IndexError: index out of range in self

In [None]:
# !! notice the input size of the model compared to our !updated! tokenizer...
bert_model.get_input_embeddings()

Embedding(30522, 768, padding_idx=0)

In [None]:
check_tokenizer_model_size_compatability(tokenizer, bert_model)

AssertionError: Tokenizer has size 30523, but Model has input dimension of 30522. Difference of (1).

In [None]:
# (potential) solution: update model input layer to match updated tokenizer
bert_model.resize_token_embeddings(len(tokenizer))
bert_model.get_input_embeddings()

Embedding(30523, 768)

In [None]:
check_tokenizer_model_size_compatability(tokenizer, bert_model)

Tokenizer vocab size and model input layer dimension match (size=30523)


In [None]:
# try again to pass (updated) oov_word encoding to (updated) model
oov_out = bert_model(oov_enc_updated)
oov_out = oov_out[0]

In [None]:
print("output shape:", oov_out.size())

output shape: torch.Size([1, 3, 768])


### Conclusion

We have updated our `Tokenizer` with a _new_ vocabulary word and the input layer of our `Model`. The output of a _forward-pass_ matches what we would expect based on the input encoding.

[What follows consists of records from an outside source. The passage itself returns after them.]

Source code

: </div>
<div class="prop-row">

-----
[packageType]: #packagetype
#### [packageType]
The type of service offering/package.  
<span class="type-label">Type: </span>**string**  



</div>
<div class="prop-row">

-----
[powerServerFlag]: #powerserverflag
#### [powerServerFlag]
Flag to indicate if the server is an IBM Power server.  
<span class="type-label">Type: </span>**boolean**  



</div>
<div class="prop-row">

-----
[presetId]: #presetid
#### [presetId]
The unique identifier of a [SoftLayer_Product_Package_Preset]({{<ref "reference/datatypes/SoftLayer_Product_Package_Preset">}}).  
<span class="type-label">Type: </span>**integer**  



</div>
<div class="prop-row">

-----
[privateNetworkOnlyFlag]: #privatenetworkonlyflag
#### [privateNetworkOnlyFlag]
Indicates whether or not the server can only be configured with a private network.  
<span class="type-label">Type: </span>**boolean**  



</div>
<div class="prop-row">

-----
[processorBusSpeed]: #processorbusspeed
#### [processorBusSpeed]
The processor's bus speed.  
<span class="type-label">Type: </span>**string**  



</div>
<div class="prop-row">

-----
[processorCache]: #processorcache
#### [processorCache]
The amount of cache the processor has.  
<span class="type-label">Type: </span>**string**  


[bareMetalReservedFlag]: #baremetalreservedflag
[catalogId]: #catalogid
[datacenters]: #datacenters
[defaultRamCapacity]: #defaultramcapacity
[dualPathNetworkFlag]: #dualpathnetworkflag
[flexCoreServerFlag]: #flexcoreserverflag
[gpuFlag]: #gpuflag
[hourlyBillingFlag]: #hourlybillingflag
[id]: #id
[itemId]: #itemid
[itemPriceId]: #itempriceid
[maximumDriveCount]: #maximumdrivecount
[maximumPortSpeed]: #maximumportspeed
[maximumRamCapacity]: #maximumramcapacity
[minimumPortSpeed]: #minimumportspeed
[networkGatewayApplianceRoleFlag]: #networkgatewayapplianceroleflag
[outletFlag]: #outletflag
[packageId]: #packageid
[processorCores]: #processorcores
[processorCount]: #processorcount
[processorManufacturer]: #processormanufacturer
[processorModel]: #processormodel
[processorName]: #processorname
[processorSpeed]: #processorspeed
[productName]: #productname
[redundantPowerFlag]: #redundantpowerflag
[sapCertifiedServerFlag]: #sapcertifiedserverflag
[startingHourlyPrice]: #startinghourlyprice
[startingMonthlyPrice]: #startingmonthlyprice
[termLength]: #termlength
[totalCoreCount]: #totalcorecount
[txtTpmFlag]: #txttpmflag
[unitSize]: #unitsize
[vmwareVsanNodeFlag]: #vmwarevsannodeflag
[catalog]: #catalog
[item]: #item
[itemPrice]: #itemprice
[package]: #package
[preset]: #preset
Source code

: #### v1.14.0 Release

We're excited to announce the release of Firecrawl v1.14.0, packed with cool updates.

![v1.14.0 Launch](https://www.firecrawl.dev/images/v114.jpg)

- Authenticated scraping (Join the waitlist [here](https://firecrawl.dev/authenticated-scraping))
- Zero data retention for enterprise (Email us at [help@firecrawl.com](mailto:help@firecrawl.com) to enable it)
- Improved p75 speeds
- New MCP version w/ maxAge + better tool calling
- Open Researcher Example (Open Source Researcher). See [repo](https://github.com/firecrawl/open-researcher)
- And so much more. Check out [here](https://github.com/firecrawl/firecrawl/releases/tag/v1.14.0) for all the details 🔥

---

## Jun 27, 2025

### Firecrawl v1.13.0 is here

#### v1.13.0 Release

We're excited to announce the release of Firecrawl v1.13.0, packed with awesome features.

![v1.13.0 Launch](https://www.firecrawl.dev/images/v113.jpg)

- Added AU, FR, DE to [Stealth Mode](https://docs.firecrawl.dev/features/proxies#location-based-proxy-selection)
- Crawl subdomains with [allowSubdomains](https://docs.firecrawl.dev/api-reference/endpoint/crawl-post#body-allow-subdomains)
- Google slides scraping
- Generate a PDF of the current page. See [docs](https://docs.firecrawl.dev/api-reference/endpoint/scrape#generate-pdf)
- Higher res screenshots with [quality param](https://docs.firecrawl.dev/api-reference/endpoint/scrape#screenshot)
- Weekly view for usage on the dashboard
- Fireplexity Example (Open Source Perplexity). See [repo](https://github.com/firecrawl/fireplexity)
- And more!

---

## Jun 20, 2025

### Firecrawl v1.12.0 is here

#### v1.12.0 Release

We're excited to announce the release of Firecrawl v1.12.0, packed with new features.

However, what does the output tensor for the Out-of-Vocabulary word _mean_? 

Assumption is the output embedding is not a strong representation as the weights have not been trained. If we resume training, and the training set contains many examples of our OOV term then the representation will be updated and improved.